Just what does a Ph.D, simply a credential such as a drivers
license, have to do w/historic achievement and innate intelligence ???
Aside from the fact that I wasn't the one who initially raised Sasse's Ph.D. as evidence against him, it doesn't denigrate the legitimate achievements of those who didn't earn such advanced degrees (which
do require quite a bit more in the way of qualification than a driver's license requires) to acknowledge the effort, the thinking, and the presentation required to earn such a doctorate as Sasse's. Contrary to the beliefs of some people, they're not always sold inside matchbook covers or inside specially marked boxes of Kellogg's Corn Flakes. And while there is a rightful alarm today about whether the academy is in business to inculcate ideology rather than educate, there's still plenty to be said for those who actually achieve such high education that does not denigrate, undermine, or dismiss the intellectual or practical achievements of those whom we know to be highly educated but lack the formal credential to adorn it.
I frankly know of very few senators who've earned doctorates: prior to Sasse and Tammy Duckworth (and I admit, I'm neither an admirer of hers nor convinced that her doctorate in human services suggests a true education more than a possible ideological training considering her discipline and its contemporary issues), there were, in fact, only five who earned them prior to becoming senators: Henry Cabot Lodge (history), Daniel Patrick Moynihan (international relations), Harrison Schmitt (geology), Phil Gramm (economics), and Paul Wellstone (political science). Eleven members of the House now hold doctorates; prior to them, excluding Gramm, there were only eleven. The doctorates held by those senators and representatives were in fact quite diverse: six in history, six in political science, two in international relations, three in economics, two in physics, one in nuclear physics, one in chemistry, one in electrical engineering, among others.
And I know of only one Supreme Court justice ever to hold a doctorate---Neil Gorsuch, in legal philosophy, from Oxford. And, since it seems to be an opportunity for derision among some people to whom education is politically suspect, of all the foregoing I mentioned either by name or otherwise, only three of those doctorates were earned at Harvard---Lodge (R-Massachussetts), Schmitt (R-New Mexico), and current Rep. Bill Foster (current; D-Illinois). How they deploy their educations after having achieved them in the first place is, of course, another matter entirely, about which you can say fairly that it isn't always the case that an educated (with or without formal credential) man or woman remains by definition a man or woman of substance.

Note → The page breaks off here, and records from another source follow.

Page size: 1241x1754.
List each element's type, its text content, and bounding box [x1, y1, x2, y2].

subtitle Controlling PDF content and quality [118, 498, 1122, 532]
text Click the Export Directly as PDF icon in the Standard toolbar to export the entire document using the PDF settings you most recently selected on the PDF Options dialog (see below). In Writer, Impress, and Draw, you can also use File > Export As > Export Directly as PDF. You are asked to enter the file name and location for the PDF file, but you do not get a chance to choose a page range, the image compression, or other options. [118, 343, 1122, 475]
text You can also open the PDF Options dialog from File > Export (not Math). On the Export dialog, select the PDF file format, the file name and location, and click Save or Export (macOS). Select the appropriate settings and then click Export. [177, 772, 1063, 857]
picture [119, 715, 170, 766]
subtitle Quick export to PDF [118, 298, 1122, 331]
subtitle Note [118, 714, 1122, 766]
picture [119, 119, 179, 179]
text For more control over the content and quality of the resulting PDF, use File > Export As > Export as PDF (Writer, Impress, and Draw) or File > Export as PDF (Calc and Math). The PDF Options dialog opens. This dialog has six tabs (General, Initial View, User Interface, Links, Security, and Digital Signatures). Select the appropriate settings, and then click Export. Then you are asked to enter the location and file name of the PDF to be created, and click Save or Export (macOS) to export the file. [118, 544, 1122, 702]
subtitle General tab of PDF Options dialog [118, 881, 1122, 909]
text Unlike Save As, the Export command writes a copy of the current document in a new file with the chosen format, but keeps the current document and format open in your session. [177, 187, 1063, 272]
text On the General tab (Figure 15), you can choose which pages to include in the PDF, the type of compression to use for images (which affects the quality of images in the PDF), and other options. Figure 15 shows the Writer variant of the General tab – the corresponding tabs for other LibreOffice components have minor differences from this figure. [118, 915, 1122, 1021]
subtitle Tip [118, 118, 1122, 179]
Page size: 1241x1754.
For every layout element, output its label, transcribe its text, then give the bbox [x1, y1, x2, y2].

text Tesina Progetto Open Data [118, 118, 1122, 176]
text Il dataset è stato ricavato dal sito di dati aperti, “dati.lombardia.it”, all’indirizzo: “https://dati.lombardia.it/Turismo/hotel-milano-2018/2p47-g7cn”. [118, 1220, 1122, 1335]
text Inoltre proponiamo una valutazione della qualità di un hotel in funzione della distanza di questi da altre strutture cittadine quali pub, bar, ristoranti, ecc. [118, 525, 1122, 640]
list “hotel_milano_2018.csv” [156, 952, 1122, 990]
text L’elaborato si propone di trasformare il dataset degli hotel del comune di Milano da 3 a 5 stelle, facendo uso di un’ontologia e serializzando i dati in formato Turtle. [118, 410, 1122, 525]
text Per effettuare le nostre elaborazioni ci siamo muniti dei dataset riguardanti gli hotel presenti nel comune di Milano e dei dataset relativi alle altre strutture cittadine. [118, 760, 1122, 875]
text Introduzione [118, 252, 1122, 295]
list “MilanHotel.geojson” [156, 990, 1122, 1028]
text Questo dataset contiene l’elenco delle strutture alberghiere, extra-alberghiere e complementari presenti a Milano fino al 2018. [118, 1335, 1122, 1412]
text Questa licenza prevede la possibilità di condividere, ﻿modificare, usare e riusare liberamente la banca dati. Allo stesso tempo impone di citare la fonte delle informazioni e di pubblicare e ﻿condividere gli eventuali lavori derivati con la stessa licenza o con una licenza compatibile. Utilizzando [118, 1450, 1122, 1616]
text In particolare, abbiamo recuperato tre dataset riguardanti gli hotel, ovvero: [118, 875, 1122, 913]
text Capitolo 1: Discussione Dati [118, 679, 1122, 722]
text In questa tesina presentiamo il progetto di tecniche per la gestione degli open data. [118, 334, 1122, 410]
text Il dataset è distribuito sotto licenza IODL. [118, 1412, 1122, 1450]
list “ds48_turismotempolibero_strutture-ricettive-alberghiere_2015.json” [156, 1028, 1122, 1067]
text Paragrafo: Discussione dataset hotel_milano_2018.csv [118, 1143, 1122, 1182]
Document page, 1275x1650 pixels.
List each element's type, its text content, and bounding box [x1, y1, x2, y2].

And while I have long believed Albert Jay Nock's essential faith that the only true education is self education (Nock, by the way, was educated at St. Stephen's College---long since Bard College---and at an Episcopalian theological seminary), and that the distinction between the genuinely educable person and the simply trainable person is a distinction dismissed to the peril of the academy and of society, with no denigration intended toward either person at all, I decline to reject the hard-earned credentialing of a man or a woman as proving nothing in light of my knowledge concerning how genuinely arduous it is to earn such formal recognition.
(For the record, I'm also in agreement with another Nockian observation---that by which he held that the only thing anyone can truly do "for" society is to present society with one improved unit. A doing at which I've made every effort I can in my own quiet way.)